The NASA/ESA Hubble Space Telescope has passed another milestone in its almost 21 years of observations: the publication of the 10,000th refereed scientific paper based on Hubble data.

Alvaro Gimenez, Director of Science and Robotic Exploration for the European Space Agency said: “Reaching the milestone of the 10,000th scientific paper reminds us that Hubble is one of the most successful scientific endeavors in history. European scientists have played a big part in this, and have been intimately involved with Hubble since before the telescope´s launch. Thanks to ESA´s partnership with NASA, Europe´s astronomers have made major contributions to our understanding of the Universe.”
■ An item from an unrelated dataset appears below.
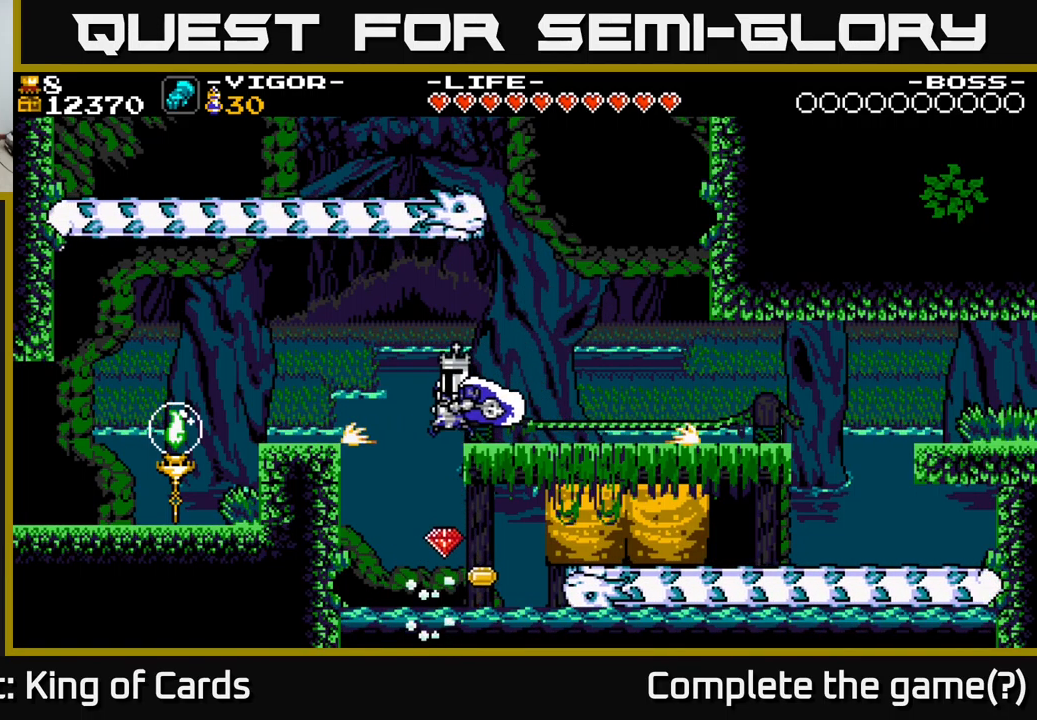
{"buttons": ["X", "DPAD_RIGHT"], "right_stick": "center", "events": [[117, "DPAD_LEFT", "up"], [150, "DPAD_RIGHT", "down"], [334, "X", "down"]]}
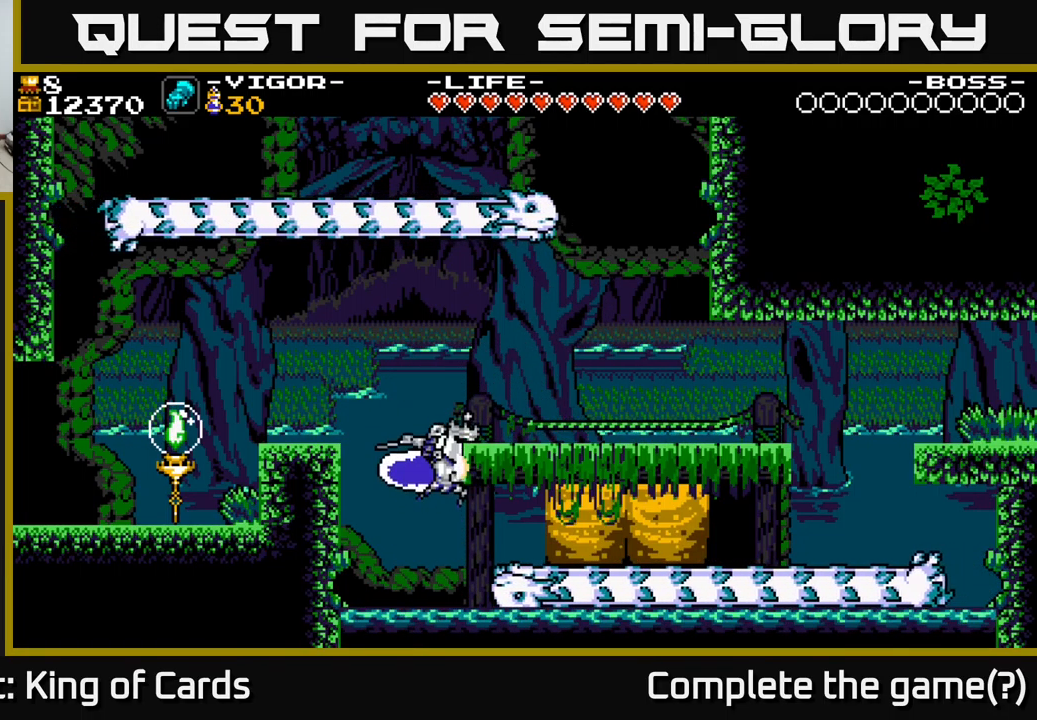
{"buttons": ["DPAD_LEFT"], "right_stick": "center", "events": [[17, "X", "up"], [317, "DPAD_RIGHT", "up"], [500, "DPAD_LEFT", "down"]]}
European scientists are guaranteed at least 15% of the observing time on Hubble under the terms of ESA´s participation in this international project. Over the years, scientists in over 35 countries have engaged in Hubble research. The United States are responsible for the most papers published based on Hubble observations, followed by five ESA member countries: the United Kingdom, Germany, Italy, France and Spain.

The lead author of the 10,000th paper is Zach Cano of Liverpool John Moores University in the United Kingdom. He reports on the identification of the faintest ever supernova to be associated with a long-duration gamma ray burst, a type of outburst of high-energy radiation that follows the death of a star.

Since its launch in 1990, the Hubble Space Telescope has been serviced five times by astronauts, most recently in 2009. With recently overhauled equipment and a suite of new instruments, Hubble is now at the height of its powers, and is expected to continue operations into the second half of this decade at least.

Hubble´s successor, the NASA/ESA/CSA James Webb Space Telescope is currently under construction and will launch later this decade.